Figure understanding tasks:
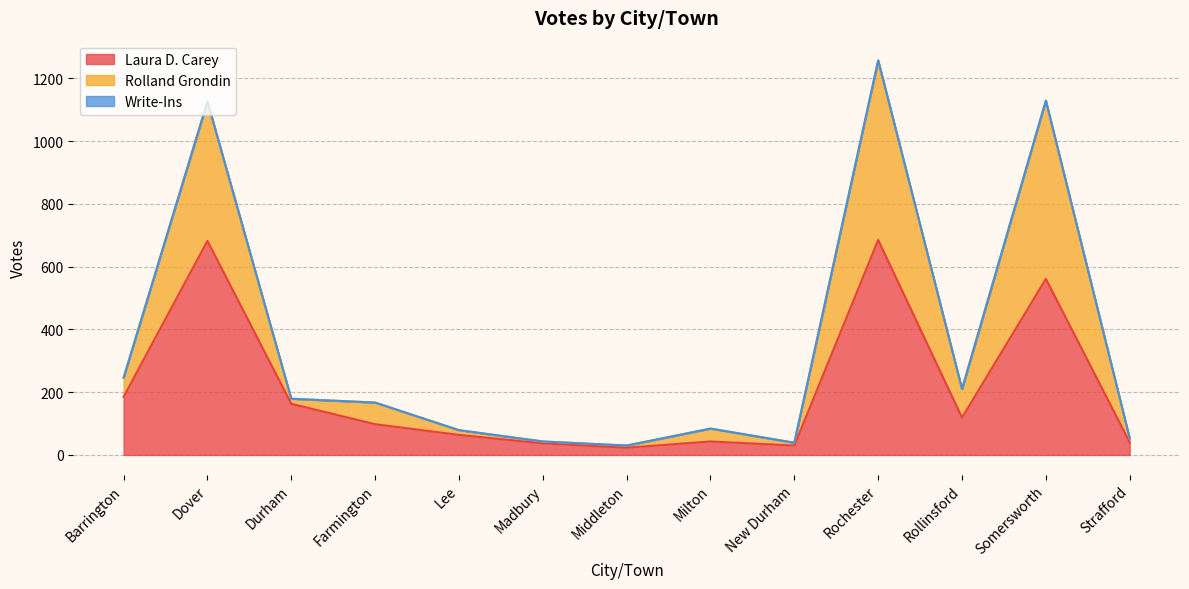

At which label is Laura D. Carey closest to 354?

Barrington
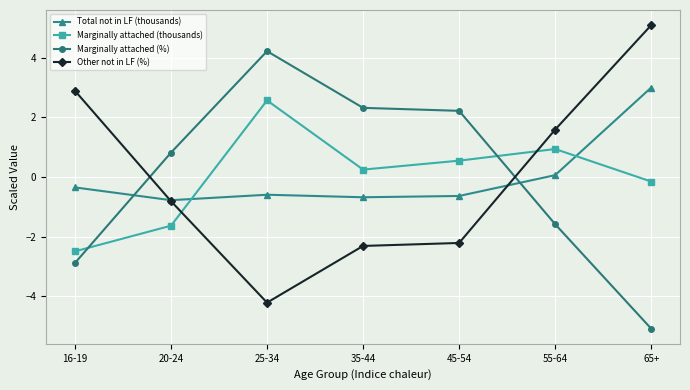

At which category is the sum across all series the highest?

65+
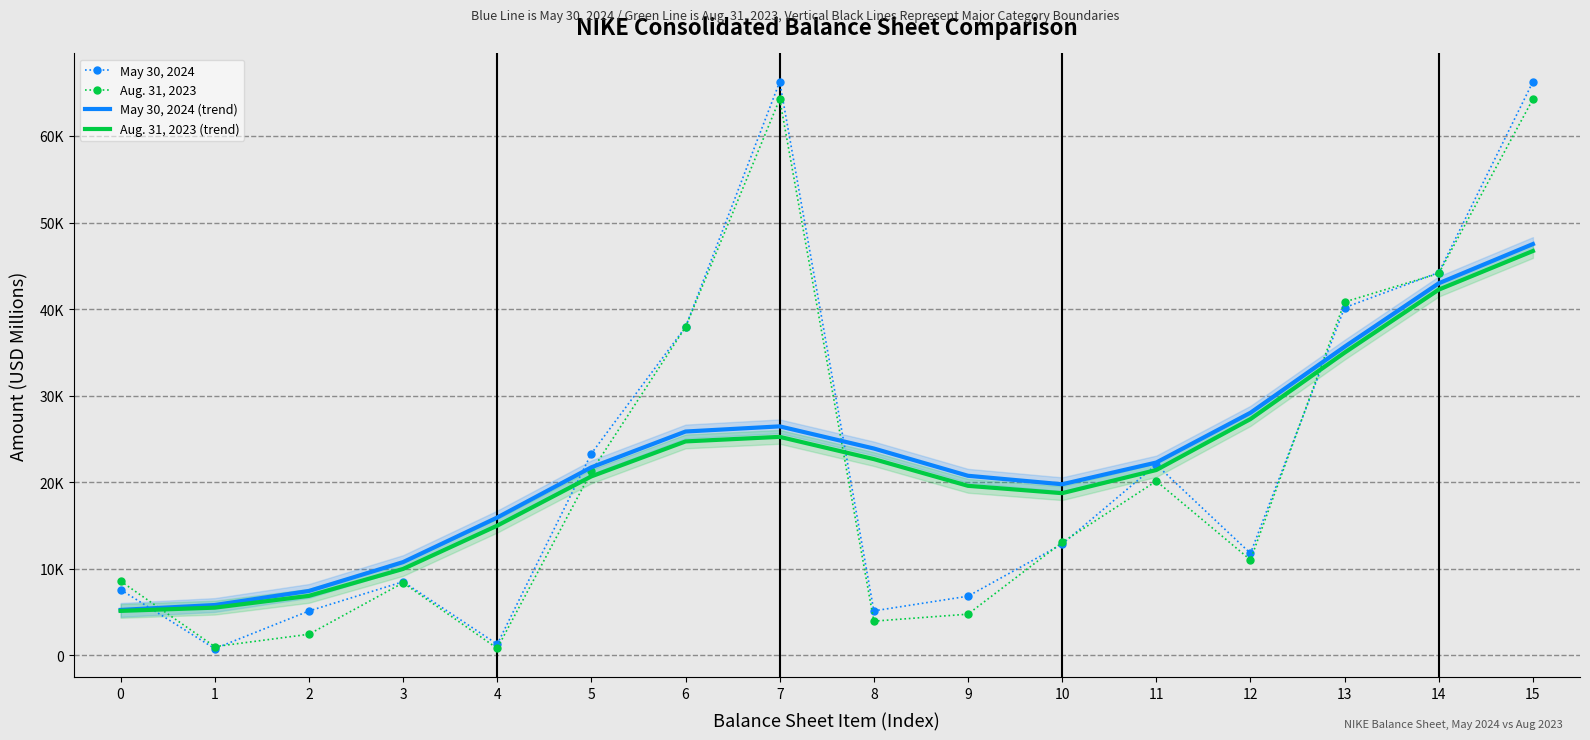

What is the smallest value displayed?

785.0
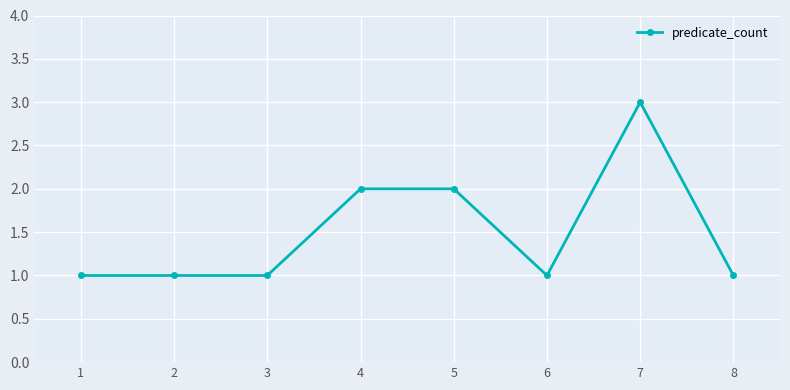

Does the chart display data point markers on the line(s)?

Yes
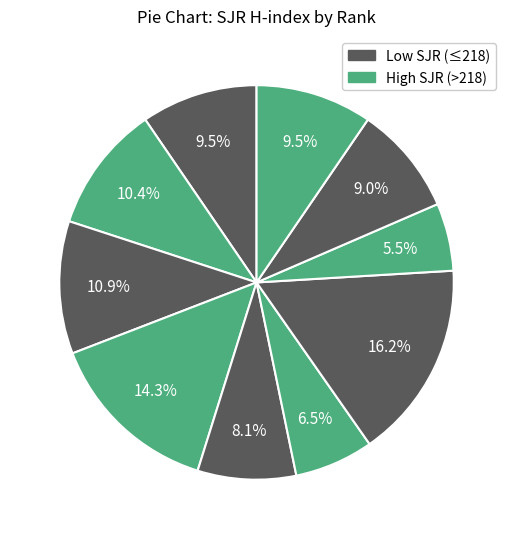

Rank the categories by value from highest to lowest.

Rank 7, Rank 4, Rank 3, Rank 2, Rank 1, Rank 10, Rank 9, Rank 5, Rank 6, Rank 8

• _EXERCISE AIM_
Rewrite all of the material above with each "value" replaced by "amount" and nothing else altered, omitting the pictures.

• _REPLY TO THE EXERCISE_
At which label is Laura D. Carey closest to 354?

Barrington

At which category is the sum across all series the highest?

65+

What is the smallest amount displayed?

785.0

Does the chart display data point markers on the line(s)?

Yes

Rank the categories by amount from highest to lowest.

Rank 7, Rank 4, Rank 3, Rank 2, Rank 1, Rank 10, Rank 9, Rank 5, Rank 6, Rank 8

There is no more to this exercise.